Suresh Parthasarathy

Index funds, barring a few, continue to trail their respective benchmarks over one-, three- and five-year periods. Sixteen of the 18 index funds trailed their respective benchmarks over a one-year period. The disparity between the best in the category and the worst is quite substantial. The top-performing fund was HDFC Sensex Plus Plan, which has generated a return of 39 per cent, while LIC Index Plan-Nifty clocked a return of 22 per cent and finished at the bottom of the table.

The performance of index funds is measured by the tracking error vis-a-vis its benchmark, with the better performing fund expected to have the least deviation.

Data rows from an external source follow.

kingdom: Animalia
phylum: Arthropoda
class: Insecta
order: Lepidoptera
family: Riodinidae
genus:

The tracking error in simple terms is the difference between the returns of the index fund and that of the target index. Tracking error can be attributed to a fund’s cash levels, change in composite weight of stocks compared to the benchmark and the expenses ratio.

Long-term record: HDFC Sensex Plus Plan is the only fund that beat over three- and five-year periods. ICICI Pru Index Fund- Nifty Plan is another fund that consistently outpaced its benchmark .

Both the schemes take bets on select sectors, and enhance weights of the stocks in the portfolio, which does not replicate their respective benchmarks. For instance, HDFC Sensex Plus Plan has a lower weight to stocks such as Reliance Industries, Larsen and Toubro, Tata Steel and TCS but accords greater weights to Infosys Technologies, ICICI Bank and SBI than its benchmark.

Both LIC Index Fund-Nifty Plan and LIC Index Fund Sensex Advantage trailed their respective benchmarks over three- and five-year periods by a margin of five and four per cent respectively. However the performance of the LIC Sensex Advantage has improved over a one-year period and it has bettered its benchmark by one percentage point. This despite its strategy of moving to cash to the tune of 27 per cent during November 2008 –March 2009.

It is a moot point, however, whether an investor would want a huge variation in the returns of an index fund and its corresponding index, as the purpose is to mechanically give exactly the same returns as the index. If that is not the case, investors may as well invest in a diversified fund.